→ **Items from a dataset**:
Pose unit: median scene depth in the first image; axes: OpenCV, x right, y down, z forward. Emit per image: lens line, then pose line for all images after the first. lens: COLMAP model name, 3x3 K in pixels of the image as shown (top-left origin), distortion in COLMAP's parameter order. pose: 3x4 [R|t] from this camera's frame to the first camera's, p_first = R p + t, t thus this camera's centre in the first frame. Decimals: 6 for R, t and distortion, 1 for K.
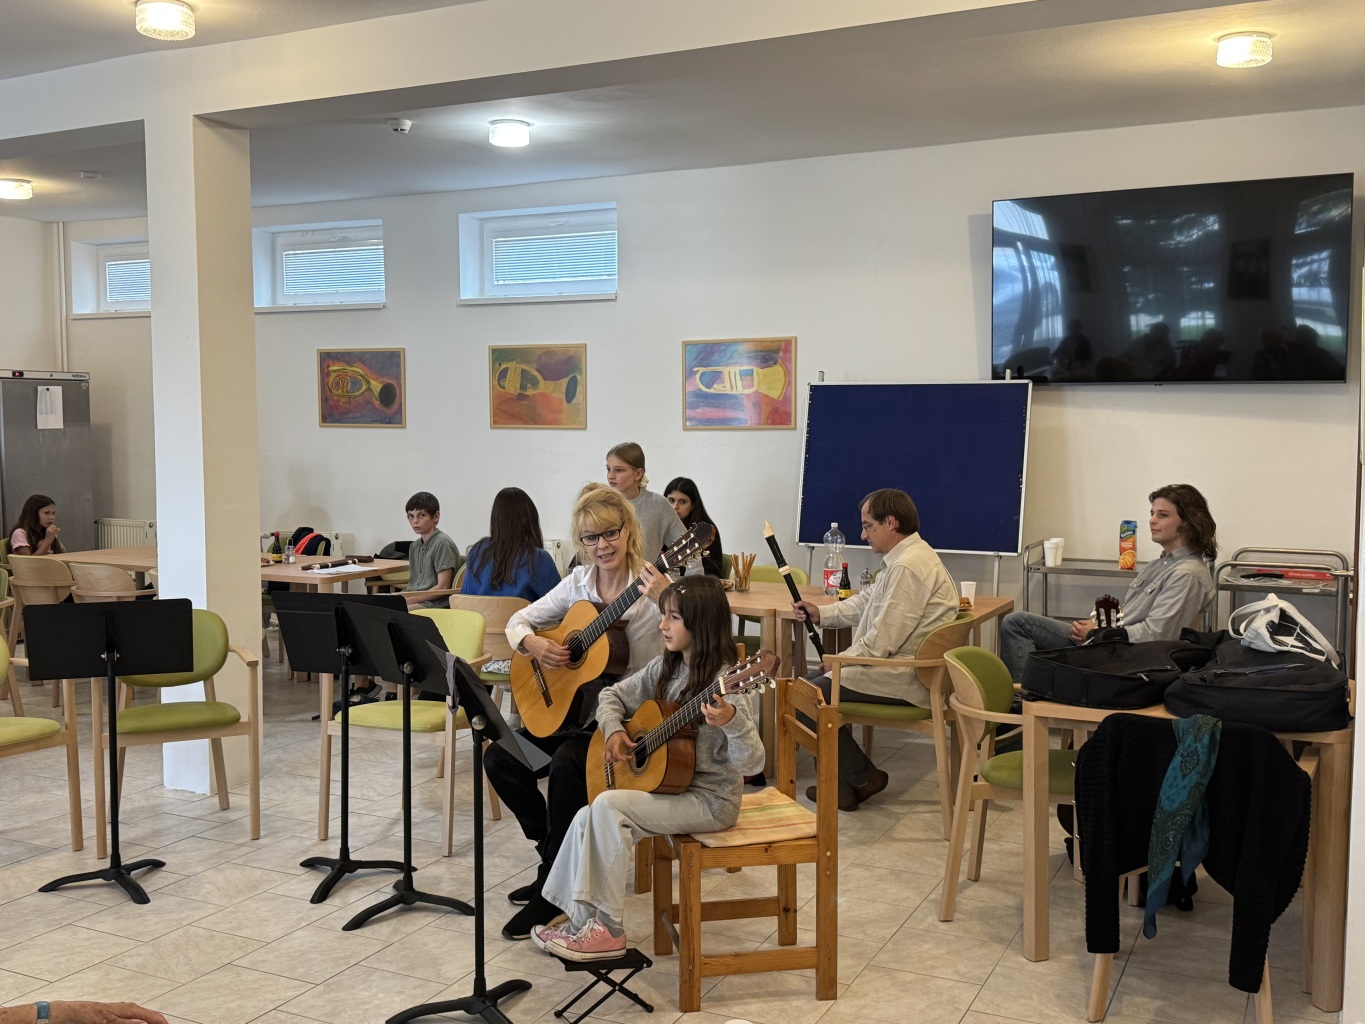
lens RADIAL K [[1380.6, 0, 671.6], [0, 1380.6, 518.4], [0, 0, 1]] dist [0.088826, 0.000000]
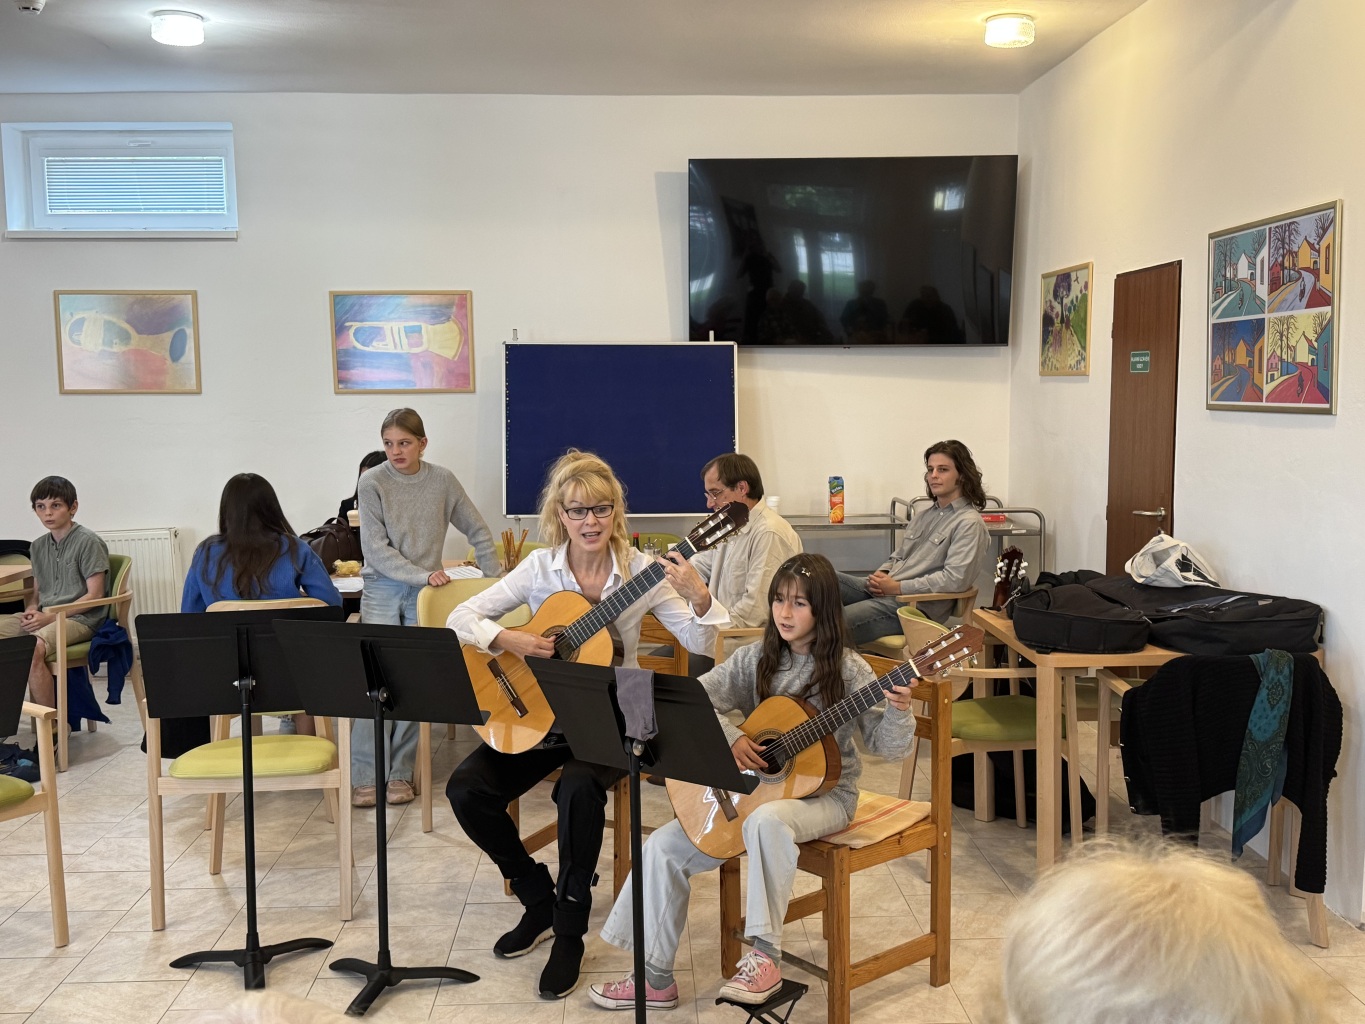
lens RADIAL K [[1380.6, 0, 688.6], [0, 1380.6, 522.6], [0, 0, 1]] dist [0.088826, 0.000000]
pose [[0.871052, -0.055638, 0.488029, -0.269792], [0.041697, 0.998353, 0.039395, -0.009379], [-0.489417, -0.013965, 0.871938, 0.139228]]
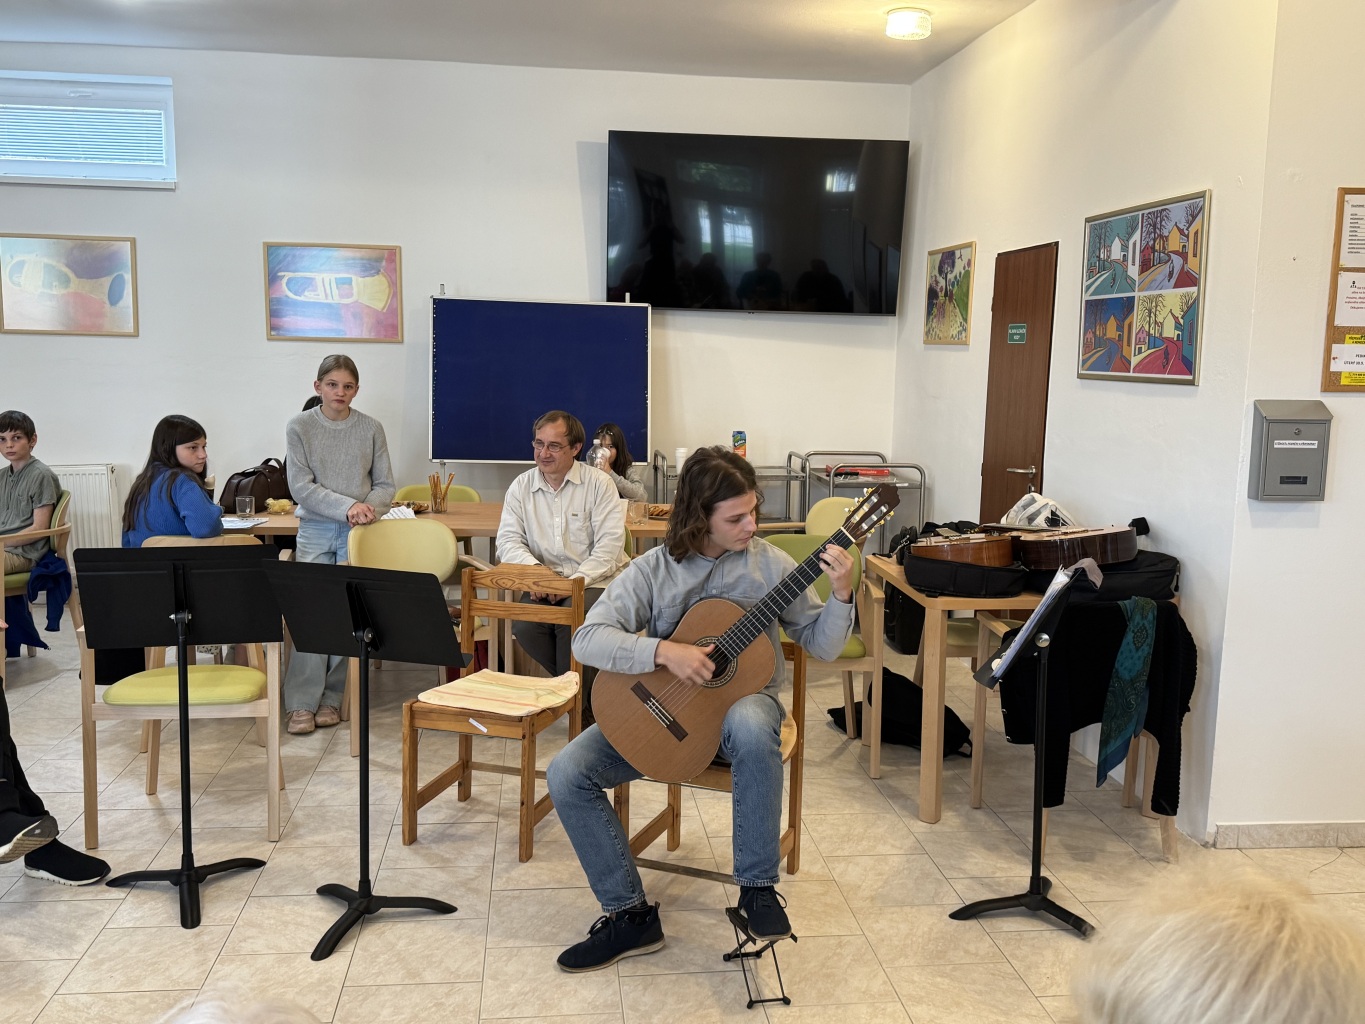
lens RADIAL K [[1250.2, 0, 687.2], [0, 1250.2, 518.0], [0, 0, 1]] dist [0.032127, 0.000000]
pose [[0.833032, -0.058594, 0.550113, -0.264806], [0.017219, 0.996640, 0.080080, -0.009688], [-0.552956, -0.057237, 0.831242, 0.163635]]
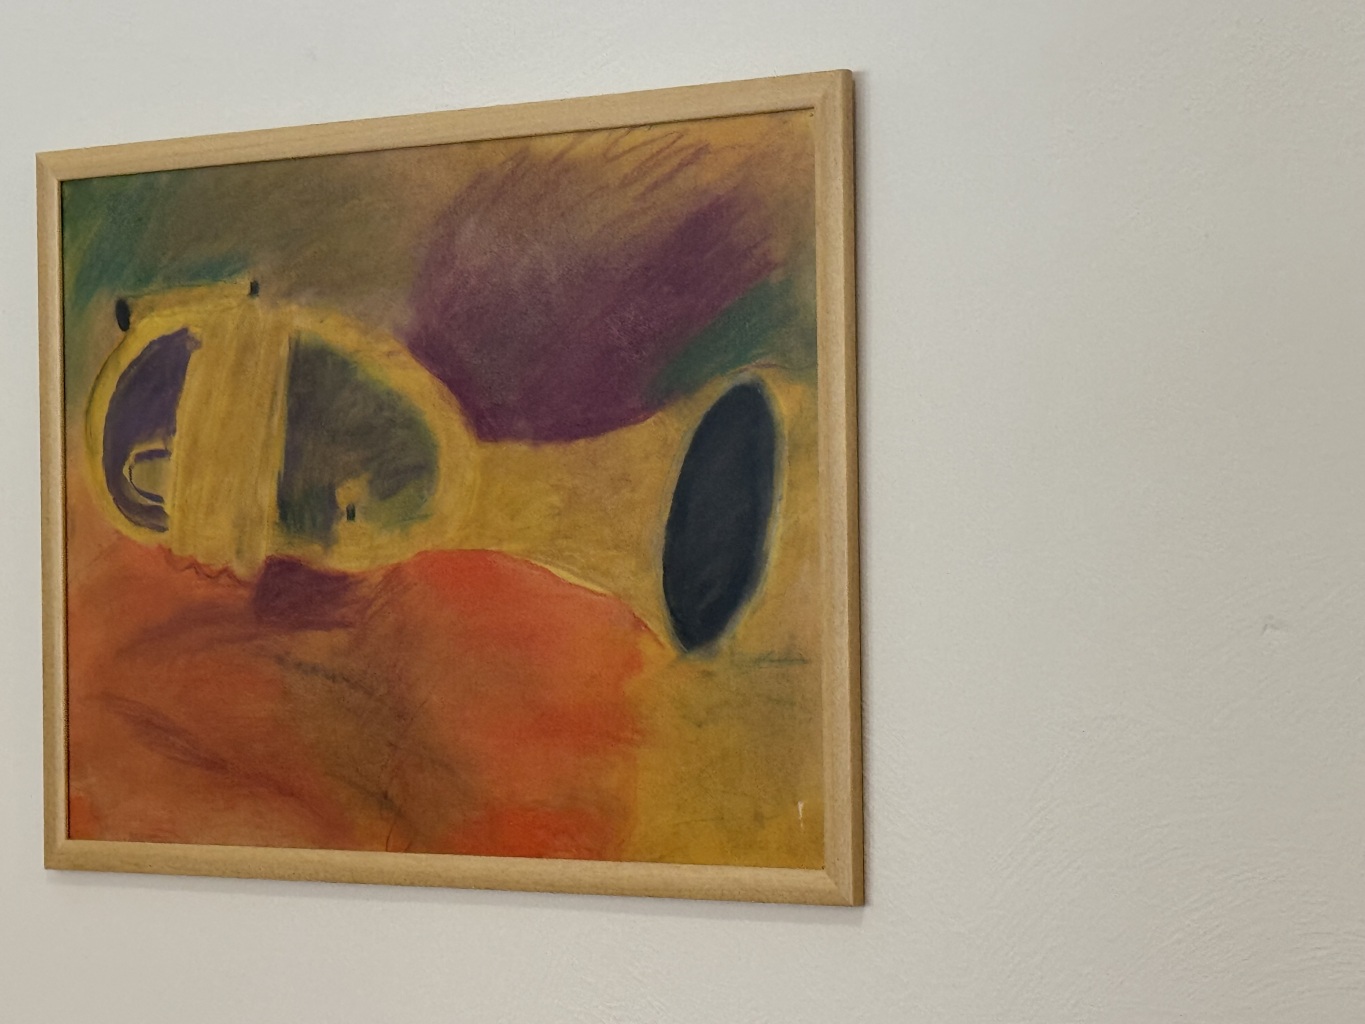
lens RADIAL K [[3903.0, 0, 683.0], [0, 3903.0, 511.8], [0, 0, 1]] dist [-0.125193, 0.000000]
pose [[0.988135, -0.012058, -0.153111, -0.036870], [-0.002978, 0.995222, -0.097593, -0.079109], [0.153556, 0.096891, 0.983378, 0.861411]]
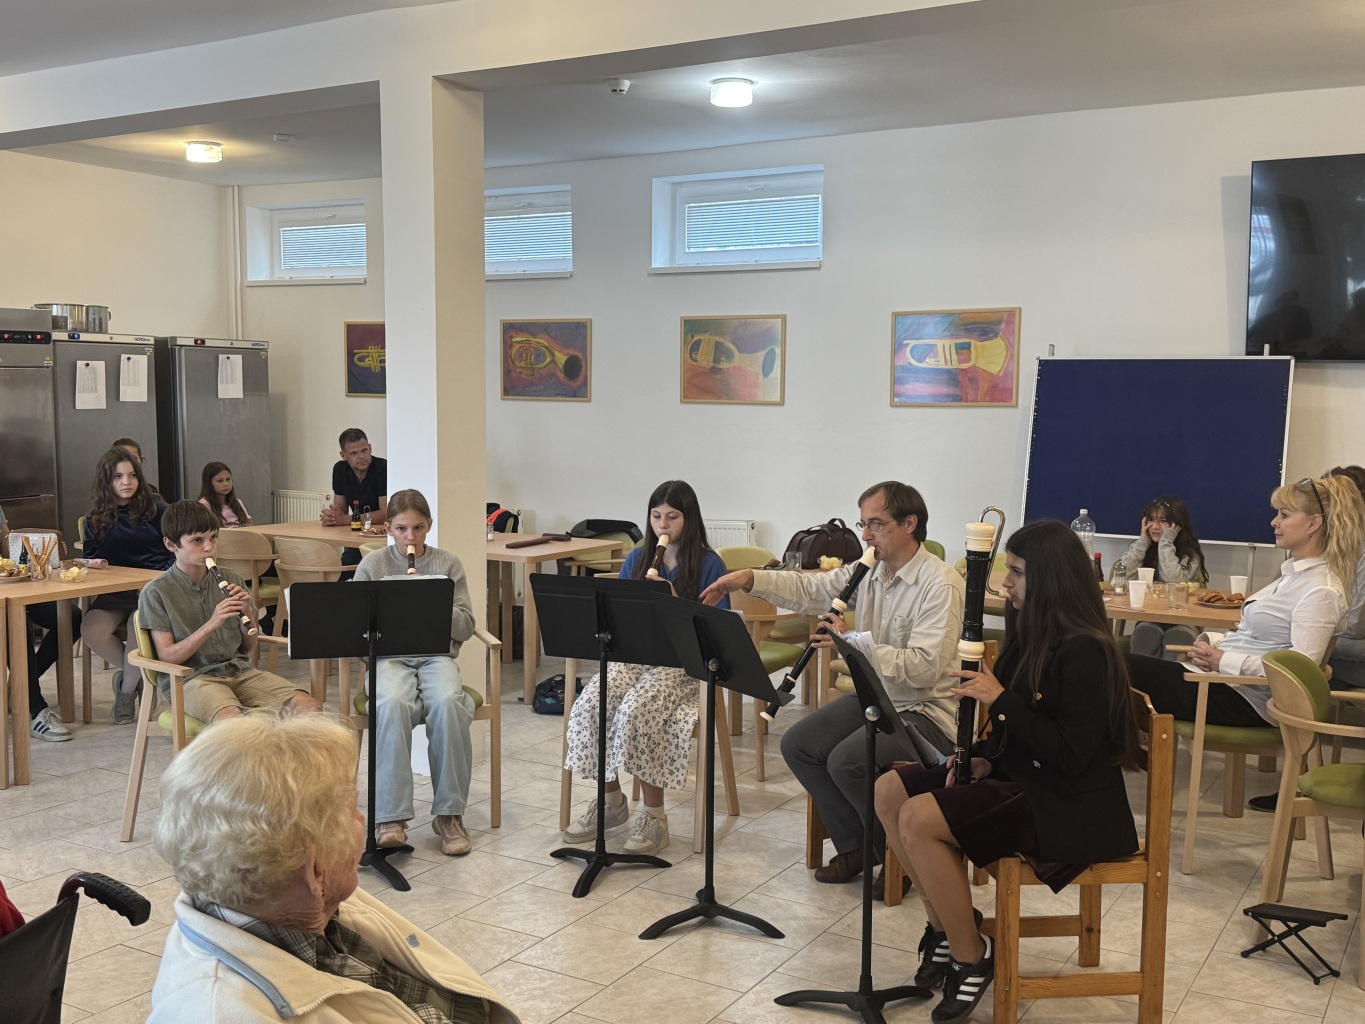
lens RADIAL K [[1420.4, 0, 683.8], [0, 1420.4, 533.4], [0, 0, 1]] dist [0.090524, 0.000000]
pose [[0.997798, 0.016225, -0.064309, -0.080187], [-0.014358, 0.999465, 0.029391, -0.004595], [0.064751, -0.028403, 0.997497, 0.016173]]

→ **PROBLEM DESCRIPTION**: Please give the lines above again, changing "median" to "mean" and leaving everything else as it is; leave the pictures out.

→ **TASK OUTPUT**:
Pose unit: mean scene depth in the first image; axes: OpenCV, x right, y down, z forward. Emit per image: lens line, then pose line for all images after the first. lens: COLMAP model name, 3x3 K in pixels of the image as shown (top-left origin), distortion in COLMAP's parameter order. pose: 3x4 [R|t] from this camera's frame to the first camera's, p_first = R p + t, t thus this camera's centre in the first frame. Decimals: 6 for R, t and distortion, 1 for K.
lens RADIAL K [[1380.6, 0, 671.6], [0, 1380.6, 518.4], [0, 0, 1]] dist [0.088826, 0.000000]
lens RADIAL K [[1380.6, 0, 688.6], [0, 1380.6, 522.6], [0, 0, 1]] dist [0.088826, 0.000000]
pose [[0.871052, -0.055638, 0.488029, -0.269792], [0.041697, 0.998353, 0.039395, -0.009379], [-0.489417, -0.013965, 0.871938, 0.139228]]
lens RADIAL K [[1250.2, 0, 687.2], [0, 1250.2, 518.0], [0, 0, 1]] dist [0.032127, 0.000000]
pose [[0.833032, -0.058594, 0.550113, -0.264806], [0.017219, 0.996640, 0.080080, -0.009688], [-0.552956, -0.057237, 0.831242, 0.163635]]
lens RADIAL K [[3903.0, 0, 683.0], [0, 3903.0, 511.8], [0, 0, 1]] dist [-0.125193, 0.000000]
pose [[0.988135, -0.012058, -0.153111, -0.036870], [-0.002978, 0.995222, -0.097593, -0.079109], [0.153556, 0.096891, 0.983378, 0.861411]]
lens RADIAL K [[1420.4, 0, 683.8], [0, 1420.4, 533.4], [0, 0, 1]] dist [0.090524, 0.000000]
pose [[0.997798, 0.016225, -0.064309, -0.080187], [-0.014358, 0.999465, 0.029391, -0.004595], [0.064751, -0.028403, 0.997497, 0.016173]]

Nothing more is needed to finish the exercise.